##### 给定文段
Java高级工程师算法面试题与答案
一、数据结构与算法基础
1. 红黑树与AVL树比较
题目:详细说明红黑树和AVL树的区别及各自的适用场景,并用Java实现红黑树的插入操作。
答案:
区别对比:
┌──────────────────┬──────────────────────────────┬──────────────────────────────┐
│ 特性 │ 红黑树 │ AVL树 │
├──────────────────┼──────────────────────────────┼──────────────────────────────┤
│ 平衡标准 │ 松散平衡(最长路径≤2倍最短路径)│ 严格平衡(左右子树高度差≤1) │
│ 插入/删除效率 │ O(1)旋转次数 │ O(log n)旋转次数 │
│ 查找效率 │ 稍慢(因不够严格平衡) │ 更快 │
│ 存储开销 │ 1bit颜色信息 │ 平衡因子(int) │
│ 适用场景 │ 频繁插入删除(如Java HashMap)│ 查找密集型(如数据库索引) │
└──────────────────┴──────────────────────────────┴──────────────────────────────┘
红黑树Java实现:
class RedBlackTree {
private static final boolean RED = true;
private static final boolean BLACK = false;
class Node {
int key;
Node left, right;
boolean color;
Node(int key) {
this.key = key;
this.color = RED; // 新节点总是红色
}
}
private Node root;
private boolean isRed(Node x) {
return x != null && x.color == RED;
}
public void insert(int key) {
root = insert(root, key);
root.color = BLACK; // 根节点始终黑色
}
private Node insert(Node h, int key) {
if (h == null) return new Node(key);
if (key < h.key) h.left = insert(h.left, key);
else if (key > h.key) h.right = insert(h.right, key);
// 平衡化操作
if (isRed(h.right) && !isRed(h.left)) h = rotateLeft(h);
if (isRed(h.left) && isRed(h.left.left)) h = rotateRight(h);
if (isRed(h.left) && isRed(h.right)) flipColors(h);
return h;
}
private Node rotateLeft(Node h) {
Node x = h.right;
h.right = x.left;
x.left = h;
x.color = h.color;
h.color = RED;
return x;
}
// rotateRight和flipColors实现类似...
}
二、高级算法设计
2. 分布式ID生成算法
题目:设计一个分布式环境下高性能ID生成服务,要求满足:
- 全局唯一
- 趋势递增
- 高可用
- 每秒至少10万ID生成
答案:
Snowflake算法改进版:
public class DistributedIdGenerator {
private final long twepoch = 1288834974657L; // 起始时间戳
private final long workerIdBits = 10L; // 工作机器ID位数
private final long maxWorkerId = ~(-1L << workerIdBits);
private final long sequenceBits = 12L; // 序列号位数
private final long workerIdShift = sequenceBits;
private final long timestampShift = sequenceBits + workerIdBits;
private final long sequenceMask = ~(-1L << sequenceBits);
private long workerId;
private long sequence = 0L;
private long lastTimestamp = -1L;
public DistributedIdGenerator(long workerId) {
if (workerId > maxWorkerId || workerId < 0) {
throw new IllegalArgumentException("workerId不合法");
}
this.workerId = workerId;
}
public synchronized long nextId() {
long timestamp = timeGen();
if (timestamp < lastTimestamp) {
throw new RuntimeException("时钟回拨异常");
}
if (lastTimestamp == timestamp) {
sequence = (sequence + 1) & sequenceMask;
if (sequence == 0) {
timestamp = tilNextMillis(lastTimestamp);
}
} else {
sequence = 0L;
}
lastTimestamp = timestamp;
return ((timestamp - twepoch) << timestampShift)
##########
**待办任务**
请列出这篇Java算法面试题中，分布式ID生成服务必须满足的全部要求。
##### 所给资料
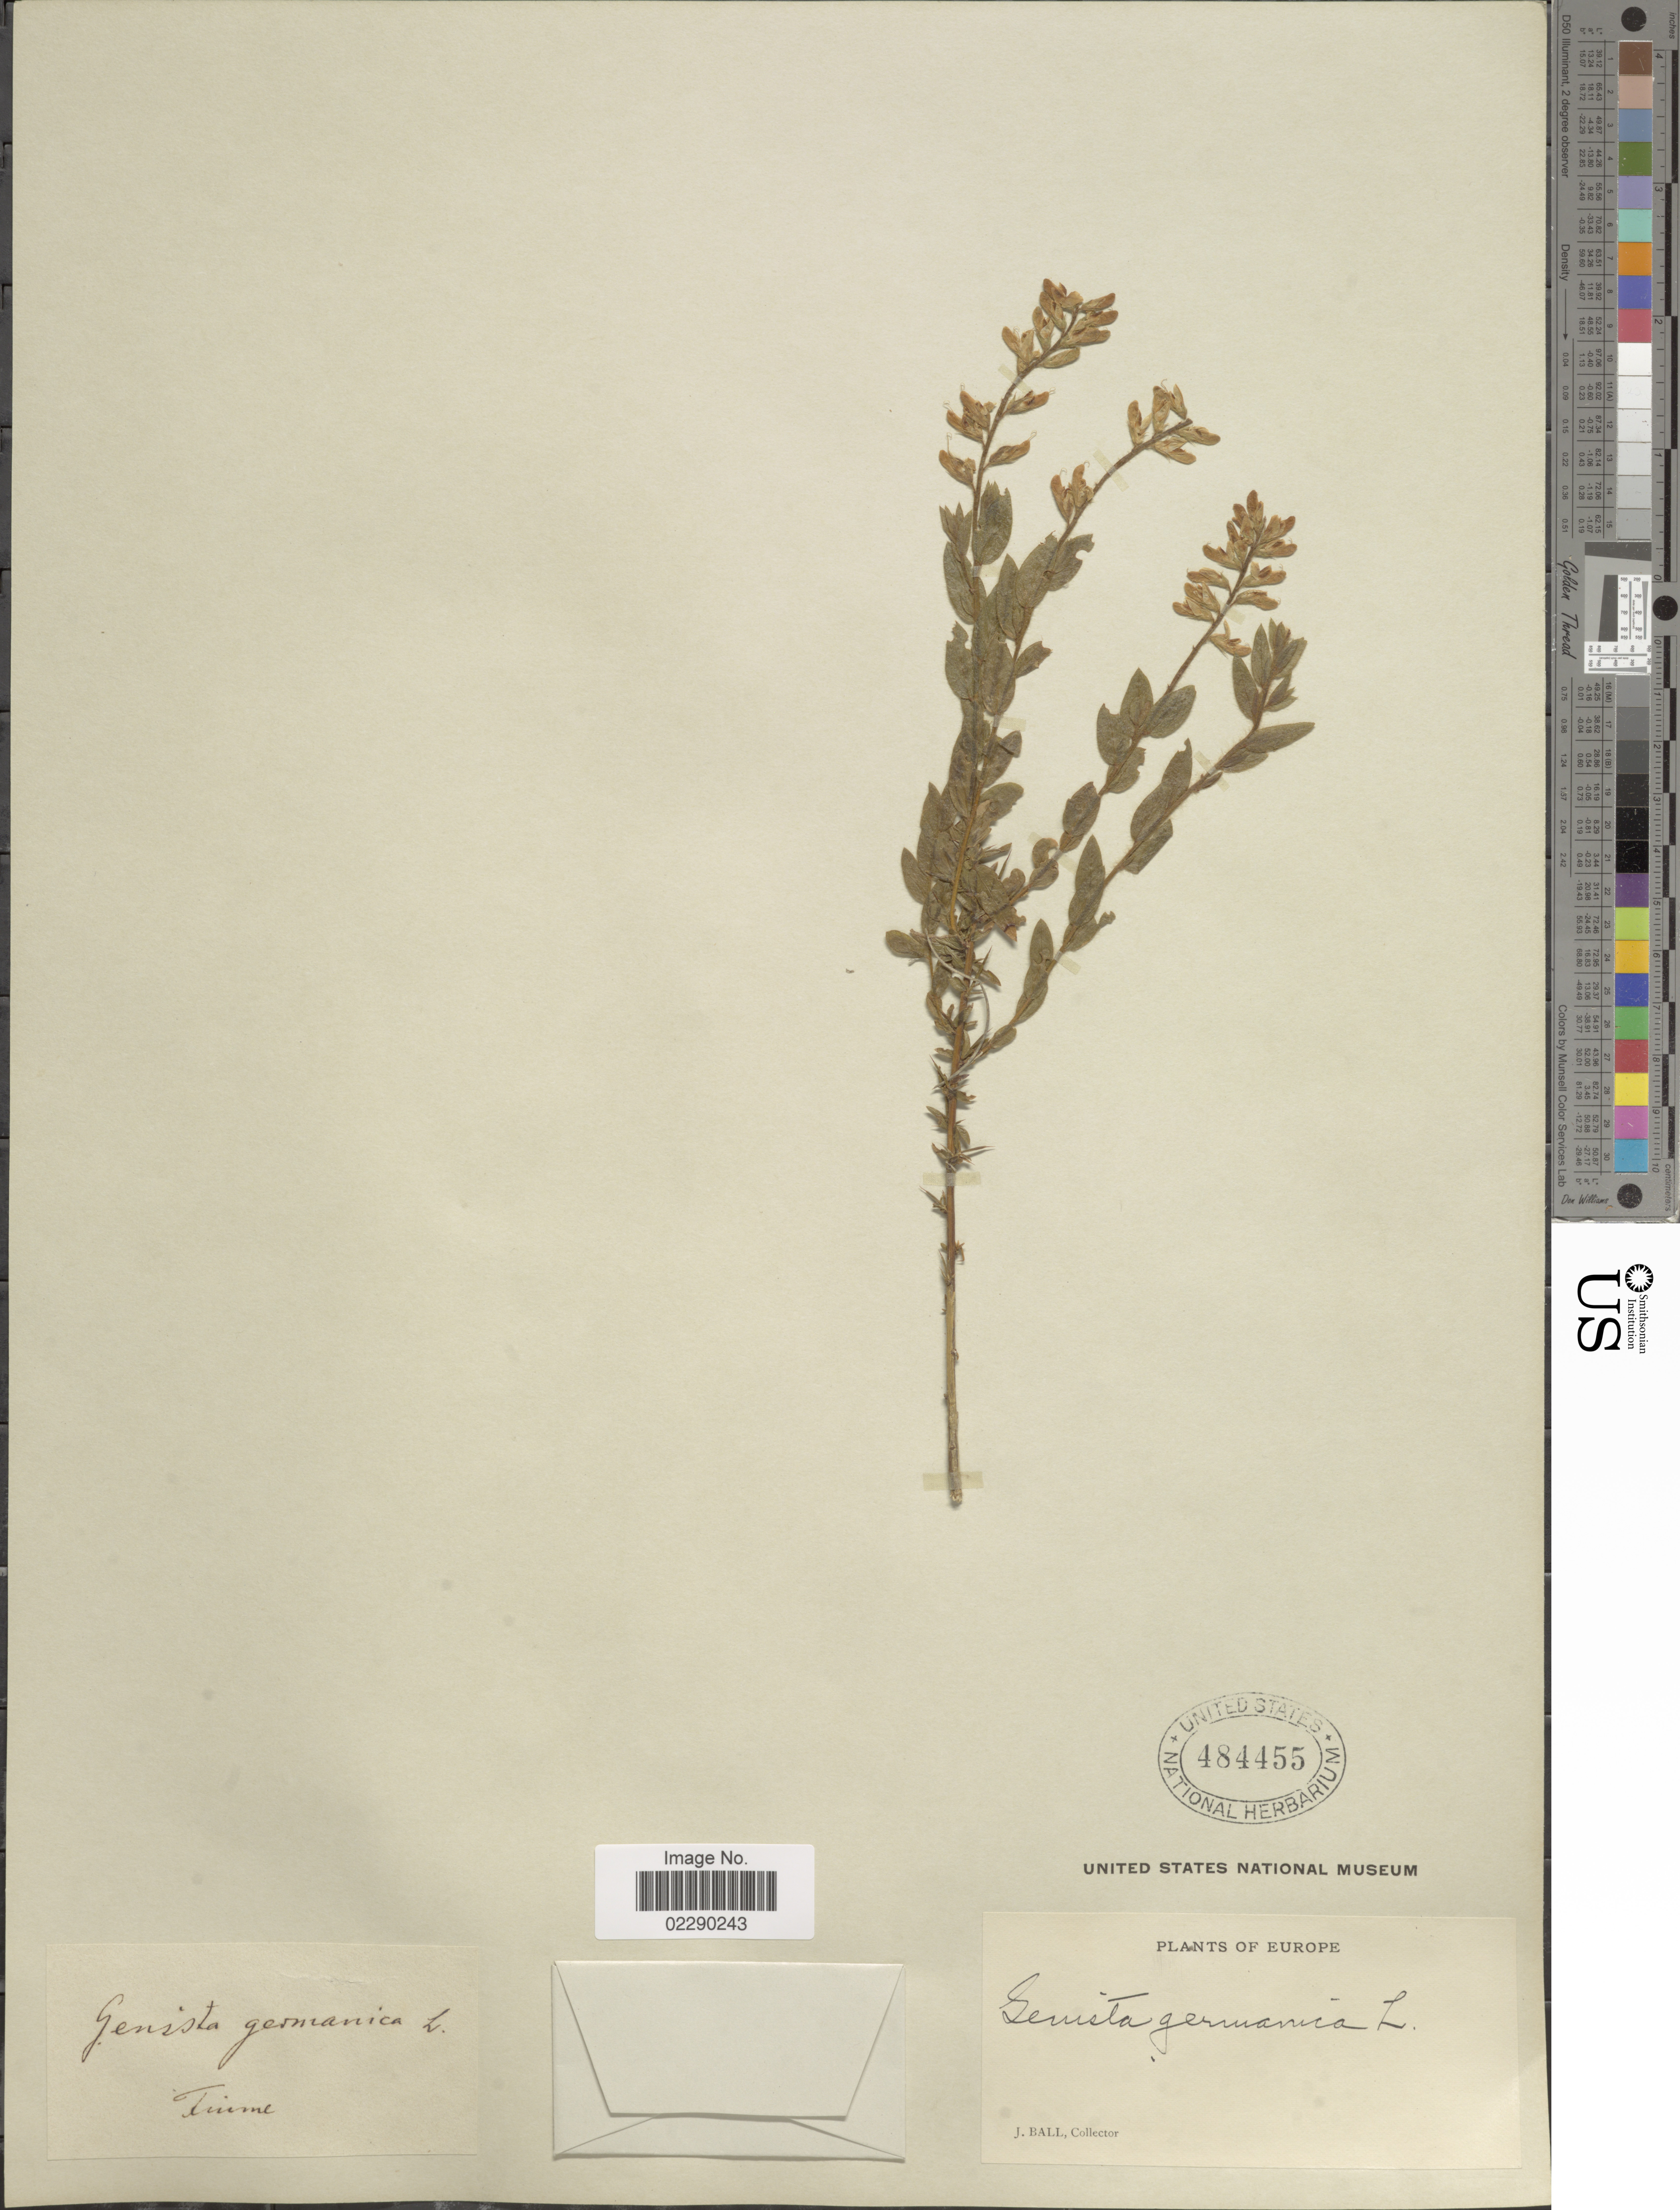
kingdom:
##########
**任务结果**
全局唯一；趋势递增；高可用；每秒至少10万ID生成。